To limit bandwidth to 10mbps I use a htb qdisc in each interface with a queue length of 1000 packets.

Then I set an iperf session between them:

1) You can observe that the bit rate does adapt to the bandwidth the qdisc will shape for us.

2) However checking the pcap file and queues drop counters also see that there are never drops or as an effect retransmissions

If i start a second flow they both get a fair share of 5mbps.

What it is going on here? How is TCP adapting the flow size if there is the congestion control is not getting signals? Am I missing something ?

1 Answer 1


You are slowing the transmission inside each host, but you are not actually taking advantage of the TCP flow mechanisms because you are queuing packets instead of losing packets. What you are doing will work even with UDP, which has no flow control mechanism. Instead of queuing, you should use policing (drops) to slow the transmission, then you will see TCP react.

Queuing and shaping are designed to try not to lose packets, but policing purposely drops packets. You could also try something like RED that randomly drops packets in a queue to keep a queue from filling. This will help prevent TCP global synchronization (a bad thing) by taking advantage of the TCP flow control.

If you really want to observe the TCP flow control in action, the do varying tests with different rates of policing.

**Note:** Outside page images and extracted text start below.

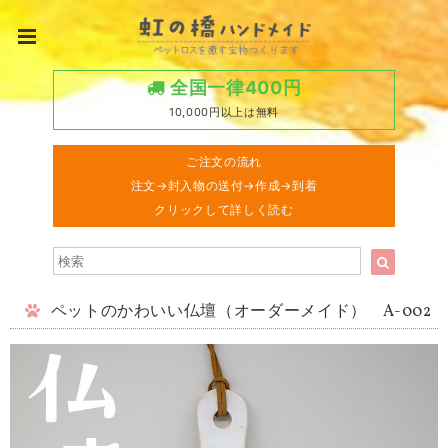
全国一律400円
10,000円以上は無料
ご注文の流れ
注文→封入物の送付→作成→到着
クリックして詳しく読む
ペットのかわいい仏壇（オーダーメイド） A-002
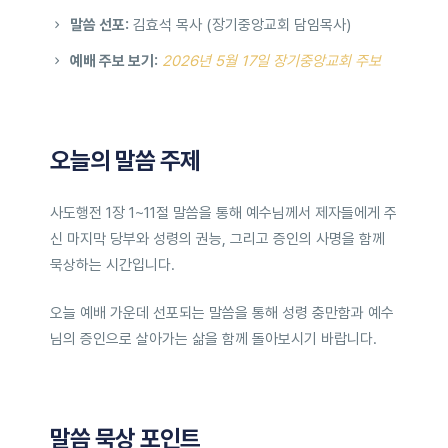
말씀 선포:
김효석 목사 (장기중앙교회 담임목사)
예배 주보 보기:
2026년 5월 17일 장기중앙교회 주보
오늘의 말씀 주제
사도행전 1장 1~11절 말씀을 통해 예수님께서 제자들에게 주
신 마지막 당부와 성령의 권능, 그리고 증인의 사명을 함께
묵상하는 시간입니다.
오늘 예배 가운데 선포되는 말씀을 통해 성령 충만함과 예수
님의 증인으로 살아가는 삶을 함께 돌아보시기 바랍니다.
말씀 묵상 포인트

  • Thanks for your answer Ron. However there is still something I don't understand. Inside the host I queue packets in the htb disc that has a length of 1000 packets, and TCP will increase the window all the time since there are no drops. So the socket will push more packets to the queue, the TCP flow should try to grow until it fills a queue, why is that not happening? In the case of UDP if I have two flows that push into the queue 20mbps and the output rate is 10mbps I will be dropping 5mbps from each flow each second (if the queue has fair queueing like sfq).
    – edgarstack
    Commented Jul 15, 2017 at 20:18
  • RED would drop packets when the queue reaches a threshold, why would RED get filled up to the threshold and my DropTailQueue is not getting full if at some point TCP should send more than the output interface at the host can handle.
    – edgarstack
    Commented Jul 15, 2017 at 20:42
  • You are doing this inside a single PC. Unfortunately, that is off-topic here. We can discuss TCP theory and what happens out on a real network, but technically your question is off-topic. We simply cannot get into the hows and whys of what is actually happening inside a host/server/VM OS. The Unix & Linux site would be more appropriate for that.
    – Ron Maupin
    Commented Jul 15, 2017 at 20:44
  • You are right. But still, I don't understand why TCP is not pushing until it fills Queues in the path to the destination.
    – edgarstack
    Commented Jul 15, 2017 at 20:50
  • It could be something in the OS recognizing that you have shaped to a slower speed, but we can't get into that here, which is why I suggested using policing instead. That will definitely get TCP's attention.